Maybe Kevin had Devlin’s drawings? Could he be helpful in tracking down the Sea Spectre?
No.
But Norman could not let go of it. He ought to tell someone.
He sat up on the edge of his bunk and pressed the intercom button. “Comm, this is the Captain.”
“Comm, Captain.”
“Find me someone to talk to at CINCLANT. Somebody who’s working on Safari.”
*
1413 hours, Miami, Florida
Rick Chambers had driven the full length of Florida, on the Gulf side, and he was getting tired. He hoped to hell that Malgard was right about this. By the time he found Kevin McCory, he was going to be in a mean mood.
Since February of 1987, when the old man died, McCory had worked, or holed up, in six different marinas. So far.
He was living aboard an old home-built cruiser named the Kathleen, and he worked a few charters or got himself a job on the docks for a few weeks before moving on.
It hadn’t been easy. Chambers had followed a dozen false leads. “Guy named McCory? The Kathleen? Damn, seems to me ol’ Cap’n Eddie said he’d seen him over ’round Siesta Key.
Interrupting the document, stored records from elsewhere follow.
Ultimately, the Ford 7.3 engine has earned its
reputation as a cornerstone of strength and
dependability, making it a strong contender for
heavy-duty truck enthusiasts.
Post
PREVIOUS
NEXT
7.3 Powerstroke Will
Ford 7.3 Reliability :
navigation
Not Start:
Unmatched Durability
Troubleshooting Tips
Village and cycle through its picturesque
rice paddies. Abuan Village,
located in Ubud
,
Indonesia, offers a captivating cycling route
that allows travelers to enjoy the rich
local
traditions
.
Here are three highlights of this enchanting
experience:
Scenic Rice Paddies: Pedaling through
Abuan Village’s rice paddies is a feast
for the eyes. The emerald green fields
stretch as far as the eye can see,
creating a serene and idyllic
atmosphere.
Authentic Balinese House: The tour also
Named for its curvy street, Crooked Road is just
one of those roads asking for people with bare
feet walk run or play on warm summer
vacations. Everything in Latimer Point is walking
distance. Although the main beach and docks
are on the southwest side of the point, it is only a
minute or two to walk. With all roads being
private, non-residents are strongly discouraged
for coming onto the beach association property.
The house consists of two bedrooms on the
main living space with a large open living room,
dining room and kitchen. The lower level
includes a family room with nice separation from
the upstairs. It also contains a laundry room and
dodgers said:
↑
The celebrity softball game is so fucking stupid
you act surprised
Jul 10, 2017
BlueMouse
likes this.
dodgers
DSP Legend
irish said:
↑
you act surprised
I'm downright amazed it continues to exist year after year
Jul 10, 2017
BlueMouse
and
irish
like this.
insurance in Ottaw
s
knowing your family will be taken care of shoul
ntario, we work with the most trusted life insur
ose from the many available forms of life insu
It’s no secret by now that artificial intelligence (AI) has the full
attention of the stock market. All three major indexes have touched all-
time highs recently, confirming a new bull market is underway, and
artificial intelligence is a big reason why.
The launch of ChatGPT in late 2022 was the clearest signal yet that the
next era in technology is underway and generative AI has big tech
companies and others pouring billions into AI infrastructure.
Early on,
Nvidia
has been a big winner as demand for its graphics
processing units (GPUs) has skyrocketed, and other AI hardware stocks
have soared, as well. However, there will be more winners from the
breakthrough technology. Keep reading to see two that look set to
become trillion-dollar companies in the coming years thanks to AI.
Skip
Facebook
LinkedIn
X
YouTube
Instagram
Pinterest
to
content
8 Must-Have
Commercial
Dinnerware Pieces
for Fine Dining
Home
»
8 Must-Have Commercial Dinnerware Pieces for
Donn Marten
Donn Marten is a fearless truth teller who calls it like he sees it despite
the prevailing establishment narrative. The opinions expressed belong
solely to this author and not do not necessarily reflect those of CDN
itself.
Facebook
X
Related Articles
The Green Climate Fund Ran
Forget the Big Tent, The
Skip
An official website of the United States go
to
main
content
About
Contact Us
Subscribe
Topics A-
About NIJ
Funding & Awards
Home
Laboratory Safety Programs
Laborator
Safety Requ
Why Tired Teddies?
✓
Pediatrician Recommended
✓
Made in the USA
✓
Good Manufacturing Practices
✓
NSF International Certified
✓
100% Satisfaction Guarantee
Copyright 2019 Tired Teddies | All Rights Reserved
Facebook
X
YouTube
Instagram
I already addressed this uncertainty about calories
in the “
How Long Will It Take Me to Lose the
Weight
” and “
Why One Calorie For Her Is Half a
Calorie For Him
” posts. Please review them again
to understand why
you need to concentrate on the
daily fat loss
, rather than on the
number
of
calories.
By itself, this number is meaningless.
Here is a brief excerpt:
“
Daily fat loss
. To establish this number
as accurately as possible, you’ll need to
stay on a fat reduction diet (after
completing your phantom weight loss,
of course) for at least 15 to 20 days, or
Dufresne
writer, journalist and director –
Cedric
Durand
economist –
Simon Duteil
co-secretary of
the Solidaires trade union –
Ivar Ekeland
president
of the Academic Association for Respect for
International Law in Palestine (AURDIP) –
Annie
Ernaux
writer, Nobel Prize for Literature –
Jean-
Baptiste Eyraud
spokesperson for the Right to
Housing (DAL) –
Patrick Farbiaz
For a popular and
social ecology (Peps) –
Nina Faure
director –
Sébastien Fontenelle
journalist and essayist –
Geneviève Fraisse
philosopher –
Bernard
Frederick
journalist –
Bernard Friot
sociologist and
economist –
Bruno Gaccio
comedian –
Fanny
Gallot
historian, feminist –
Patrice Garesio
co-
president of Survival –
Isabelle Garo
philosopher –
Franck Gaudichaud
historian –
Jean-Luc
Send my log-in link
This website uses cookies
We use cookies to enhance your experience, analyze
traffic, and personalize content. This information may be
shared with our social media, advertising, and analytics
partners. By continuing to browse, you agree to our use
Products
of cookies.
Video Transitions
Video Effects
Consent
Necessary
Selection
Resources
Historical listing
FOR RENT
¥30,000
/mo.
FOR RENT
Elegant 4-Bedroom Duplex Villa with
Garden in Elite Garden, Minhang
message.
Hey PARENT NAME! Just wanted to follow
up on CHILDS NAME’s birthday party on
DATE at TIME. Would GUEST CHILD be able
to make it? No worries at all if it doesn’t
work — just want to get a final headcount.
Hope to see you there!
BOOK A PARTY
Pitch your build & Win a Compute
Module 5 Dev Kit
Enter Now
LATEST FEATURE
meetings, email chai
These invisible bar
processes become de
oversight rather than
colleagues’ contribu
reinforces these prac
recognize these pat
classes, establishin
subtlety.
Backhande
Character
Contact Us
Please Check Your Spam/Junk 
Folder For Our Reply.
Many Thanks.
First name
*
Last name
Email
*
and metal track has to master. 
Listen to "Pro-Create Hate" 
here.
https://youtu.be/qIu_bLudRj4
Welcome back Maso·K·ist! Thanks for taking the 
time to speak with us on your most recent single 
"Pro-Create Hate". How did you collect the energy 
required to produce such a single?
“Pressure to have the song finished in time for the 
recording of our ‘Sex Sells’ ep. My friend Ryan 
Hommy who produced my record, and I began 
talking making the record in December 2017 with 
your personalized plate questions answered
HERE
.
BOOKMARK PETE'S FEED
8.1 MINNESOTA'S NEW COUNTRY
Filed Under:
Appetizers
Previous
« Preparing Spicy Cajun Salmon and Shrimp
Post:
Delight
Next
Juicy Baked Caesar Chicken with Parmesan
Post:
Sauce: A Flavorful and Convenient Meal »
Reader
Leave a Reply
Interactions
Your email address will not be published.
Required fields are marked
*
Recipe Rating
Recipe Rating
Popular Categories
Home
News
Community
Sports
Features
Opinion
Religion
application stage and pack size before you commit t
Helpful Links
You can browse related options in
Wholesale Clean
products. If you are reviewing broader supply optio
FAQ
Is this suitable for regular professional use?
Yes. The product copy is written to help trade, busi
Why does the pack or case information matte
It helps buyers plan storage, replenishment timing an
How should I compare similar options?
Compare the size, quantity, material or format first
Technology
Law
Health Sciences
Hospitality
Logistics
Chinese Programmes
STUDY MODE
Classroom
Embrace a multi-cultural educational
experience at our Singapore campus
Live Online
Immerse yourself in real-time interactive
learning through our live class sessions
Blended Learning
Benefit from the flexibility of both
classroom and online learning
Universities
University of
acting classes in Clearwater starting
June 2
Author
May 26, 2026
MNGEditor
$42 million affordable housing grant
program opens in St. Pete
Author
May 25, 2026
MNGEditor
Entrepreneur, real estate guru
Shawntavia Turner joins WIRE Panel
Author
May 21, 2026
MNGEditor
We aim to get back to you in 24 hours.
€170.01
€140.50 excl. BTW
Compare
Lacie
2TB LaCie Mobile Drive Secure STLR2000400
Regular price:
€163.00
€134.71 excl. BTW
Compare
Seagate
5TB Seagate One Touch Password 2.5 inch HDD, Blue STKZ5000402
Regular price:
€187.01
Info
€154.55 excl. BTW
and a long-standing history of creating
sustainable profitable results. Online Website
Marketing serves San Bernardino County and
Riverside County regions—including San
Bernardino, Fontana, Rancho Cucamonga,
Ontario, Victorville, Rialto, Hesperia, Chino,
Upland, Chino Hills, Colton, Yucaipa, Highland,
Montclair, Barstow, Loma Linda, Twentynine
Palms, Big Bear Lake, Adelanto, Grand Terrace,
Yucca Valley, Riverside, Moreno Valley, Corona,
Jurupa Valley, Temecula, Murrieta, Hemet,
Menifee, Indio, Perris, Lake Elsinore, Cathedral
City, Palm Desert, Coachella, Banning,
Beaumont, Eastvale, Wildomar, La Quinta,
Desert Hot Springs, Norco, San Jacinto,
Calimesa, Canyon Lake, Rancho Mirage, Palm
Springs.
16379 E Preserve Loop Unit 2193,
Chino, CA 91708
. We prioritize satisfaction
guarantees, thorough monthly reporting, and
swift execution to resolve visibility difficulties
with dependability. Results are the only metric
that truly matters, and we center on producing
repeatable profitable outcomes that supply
Might try there.”
It got so Chambers didn’t know whether the good old boys were putting him on or not. Most of them kept their jaws clamped tight. They didn’t talk to Northerners who weren’t buying a charter. He was certain some of them had sent him on deliberate wild-goose chases.
After a while, though, he learned to chat up the younger women hanging around the marinas. More often than not, Becky or June or Melinda would remember the handsome young master of the Kathleen and be happy to talk about him. More often than not, also, Chambers would see the yearning in their eyes. Pissed him off, is what it did.
He took the Tamiami Trail across the city to the Atlantic side, turned north on Biscayne Boulevard, and pulled into the first convenience store he found. He got out of the green Taurus, stretched, and headed across the parking lot for the public telephone.
Chambers had learned to search out the low-end marinas. McCory didn’t go for the world-class stuff. The trouble was, the yellow pages didn’t tell him what was first class and what was crumbling. Every advertisement pictured or narrated a state of the art marine operation.